Mean squared error of probability forecasts. Shown as the fourth stat tile once 15 trades are resolved. 0 = perfect. 0.25 = uninformative coin flip. A well-calibrated weather model achieves 0.15–0.20 for day-1 forecasts. Below 0.15 is excellent. Above 0.22 suggests either poor calibration or you are betting markets where the model has no real edge.
Important caveat. 15 trades renders the diagram but is far too few for conclusions — most buckets will have 1–2 data points. Treat as directional only until 50+ trades spanning varied weather conditions. A heatwave producing 10 consecutive trades in one probability band is not 10 independent calibration points due to autocorrelation.
The city analysis panel in the tracker diagnoses whether GFS has a systematic warm or cold bias for each location. Cards appear at 5+ resolved trades per city; bias diagnosis unlocks progressively.
Confidence gates. Below 10 trades: data shown, no diagnosis. 10–19 trades: tentative signal, no adjustment. 20–29 trades: emerging pattern, 10% stake reduction on biased direction. 30+ trades: 25% reduction. These thresholds are conservative by design — sequential trades during a single weather regime are not independent observations.
The sparkline. The coloured squares at the right of each city card show the last 10 outcomes (green = win, red = loss). This tells you whether a bias pattern is recent or historical — a streak of recent reds during a heatwave may be regime noise rather than systematic model error.
Non-stationarity. GFS bias varies by season and is reset by model upgrades. A warm bias measured in June may not hold in October. Treat city bias as a rolling signal, not a fixed correction.

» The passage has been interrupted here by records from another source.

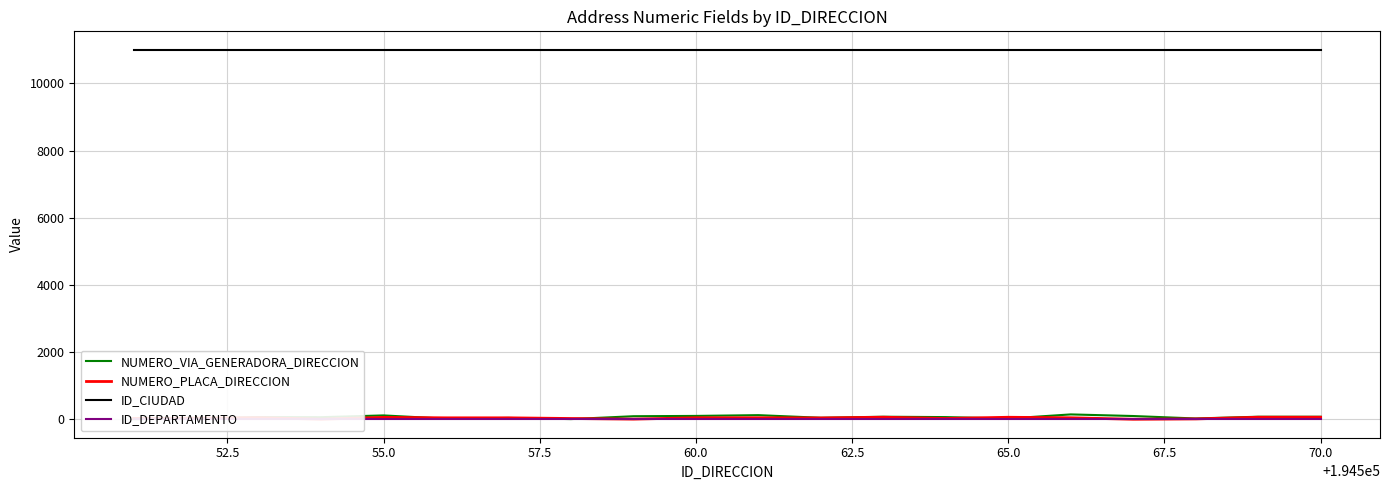

True or false: NUMERO_PLACA_DIRECCION and ID_CIUDAD intersect in this chart.

False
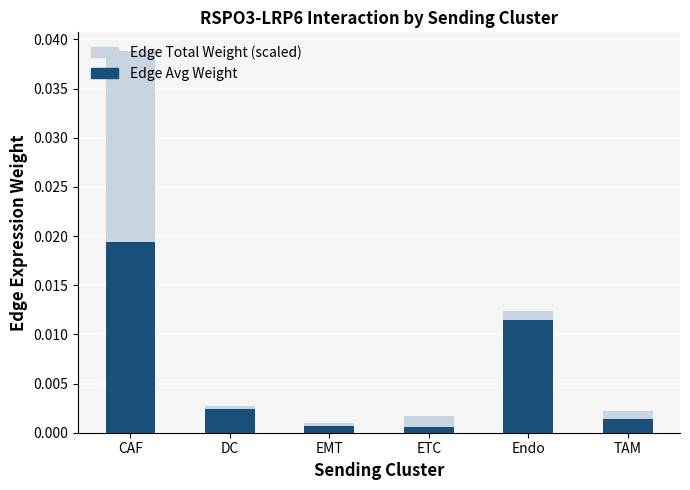

Which category has the highest value in the Edge Avg Weight series?

CAF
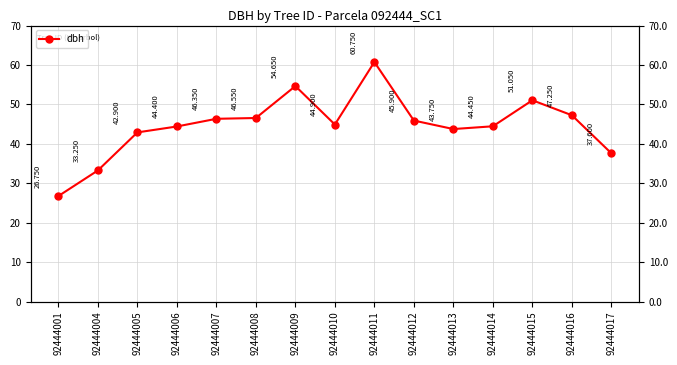

How many lines are shown in the chart?

1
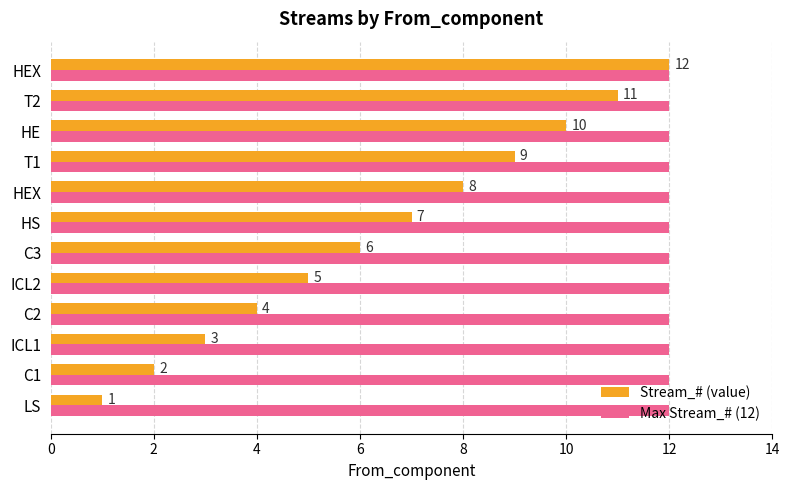

How many series are shown in this chart?

2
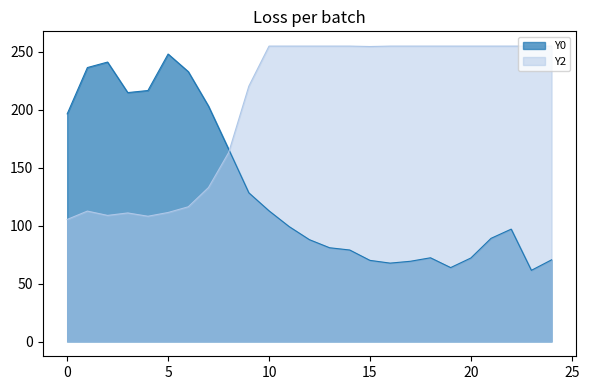

What are all the series names shown in the legend?

Y0, Y2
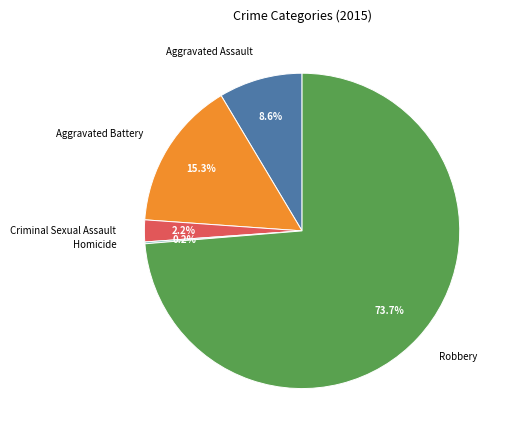

What is the total percentage of Criminal Sexual Assault and Aggravated Battery?

17.5%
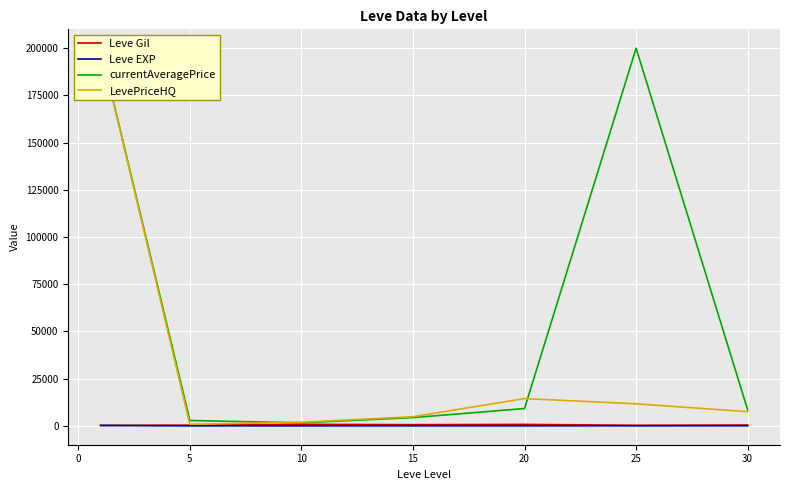

True or false: currentAveragePrice and Leve EXP cross at least once.

False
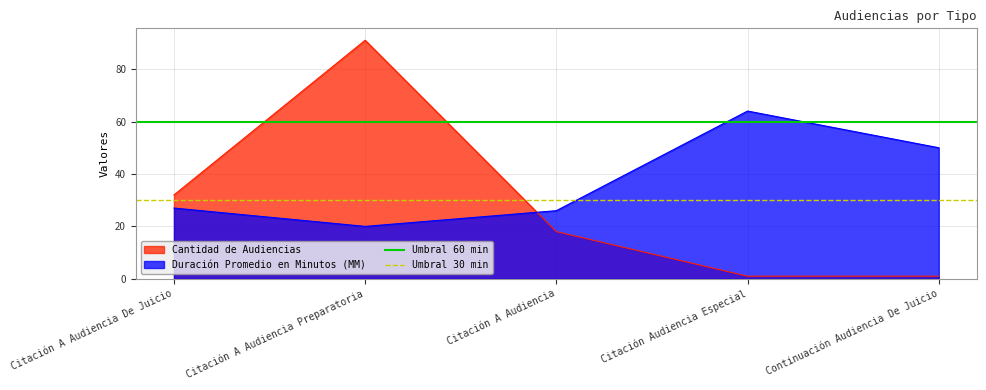

What is the highest value of the Cantidad de Audiencias series?

91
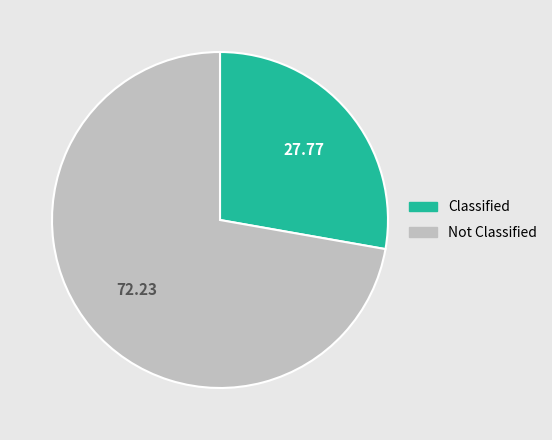

Is there a majority slice in this chart?

Yes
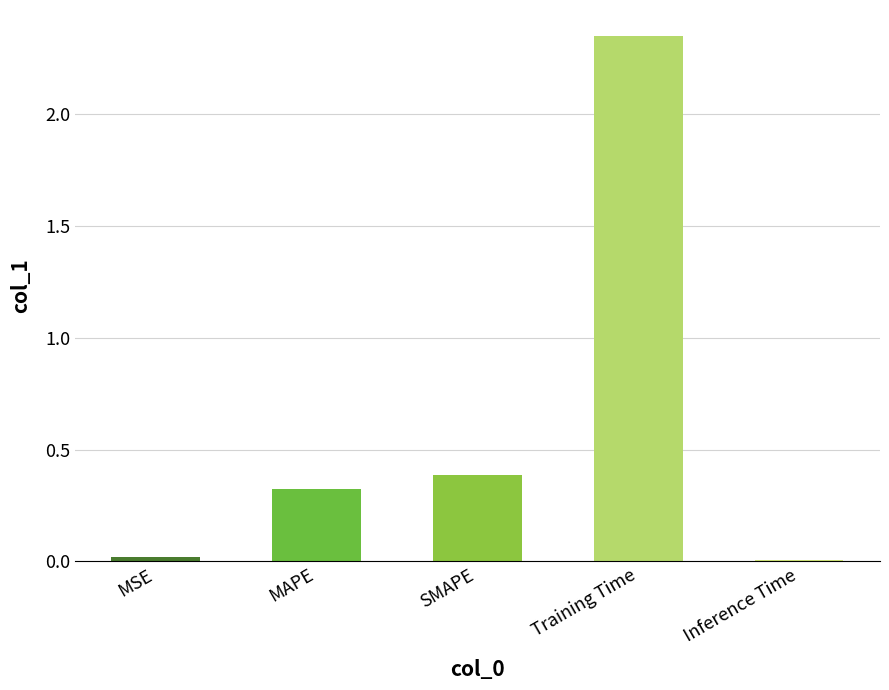

True or false: the data shows 0.7 at Training Time.

False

This app generates systematic hypotheses and collects calibration data. It is not yet a validated betting system. Be honest about these limitations:
Members are not independent. Generated by perturbing a single initial state. Effective sample size for capturing true atmospheric uncertainty is considerably less than 31.
Edge is overstated by ~2-4pp. We compare to the displayed market price, not the true breakeven price after fees and spread.
Kelly multipliers are arbitrary. Not derived from empirical data on this model. Reasonable starting points, nothing more.
No multiple testing correction. The briefing scans hundreds of markets per session — some will show spurious edge by chance. High-confidence rows (★★★, tight spread) are more likely to reflect real edge.
Selection bias in hit rate. We only bet when edge exceeds a threshold. Our observed hit rate is conditional on having detected edge, which correlates with model bias. Hit rate is not an unbiased estimator of model accuracy.
One season is not calibration. 50 trades in June tells you about summer. Almost nothing about winter or market regime changes. Stay humble across seasons.
Automatic bias compensation. Once city bias is confirmed at 30+ trades, Kelly will automatically reduce stakes on the biased direction rather than requiring manual application.
Regime-conditional calibration. Separate reliability diagrams for anticyclonic vs cyclonic conditions, short vs long lead time. Pooling all trades hides the structure that matters for betting decisions.
Bootstrap confidence intervals. Error bars on hit rate, edge, and Brier score. Every number currently presented as a point estimate should carry uncertainty bounds.